Graphite/Liquid Metal/Thermoplastic Polyurethane Composite Film Based on Interfacial Architectural Engineering for Synergistic Electromagnetic Interference Shielding and Thermal Management

The flourishing electronics industry has raised great challenges to deal with the mounting electromagnetic interference and thermal management. By constructing an efficient oriented material structure, excellent electrical conductivity and thermal conductivity could be achieved along the oriented direction. However, there is always a difference in thermal conduction ability between in-plane direction and through-plane direction. The through-plane conduction for electrons and phonons is hindered due to the lack of interlamellar interactions between the oriented fillers. Herein, graphite/liquid metal/thermoplastic polyurethane composite (G/LM/TPU) film was fabricated by simple blade coating and rolling, forming parallel-oriented graphite sheets and intercalated liquid metal droplets. The blade coating process enabled the parallel orientation of graphite sheets along the coating direction.
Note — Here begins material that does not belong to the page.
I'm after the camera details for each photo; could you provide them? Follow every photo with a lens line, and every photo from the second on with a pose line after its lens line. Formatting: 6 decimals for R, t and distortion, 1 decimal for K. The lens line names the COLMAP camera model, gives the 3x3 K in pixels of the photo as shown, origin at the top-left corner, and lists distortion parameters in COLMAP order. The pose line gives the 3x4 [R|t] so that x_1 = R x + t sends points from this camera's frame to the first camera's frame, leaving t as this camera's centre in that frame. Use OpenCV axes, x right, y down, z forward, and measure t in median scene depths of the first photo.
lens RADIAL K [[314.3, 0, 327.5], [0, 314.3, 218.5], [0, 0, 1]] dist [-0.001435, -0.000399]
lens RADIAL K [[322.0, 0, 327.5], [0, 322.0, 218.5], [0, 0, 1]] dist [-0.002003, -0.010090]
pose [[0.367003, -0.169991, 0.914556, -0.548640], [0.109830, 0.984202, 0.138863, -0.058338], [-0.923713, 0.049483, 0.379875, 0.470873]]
While the rolling process applied certain press to destroy the oxide layer of LM droplets inside the composites, enhancing the orientation and filler network connection. Leaked LM droplets have constructed perpendicular interactions along the through-plane direction, which has led to further improvement of the electrical conductivity (1.91 × 10 ⁴ S•m ⁻¹ ), thermal conductivity (1.66 W•m ⁻¹ •K ⁻¹ ), and EMI shielding effectiveness (60.1 dB). The through-plane thermal conductivity and EMI shielding effectiveness were increased by 143% and 146%, respectively. This work provides a promising strategy to enhance EMI shielding and thermal conductivity of functional composites by introducing oriented and bridge structure.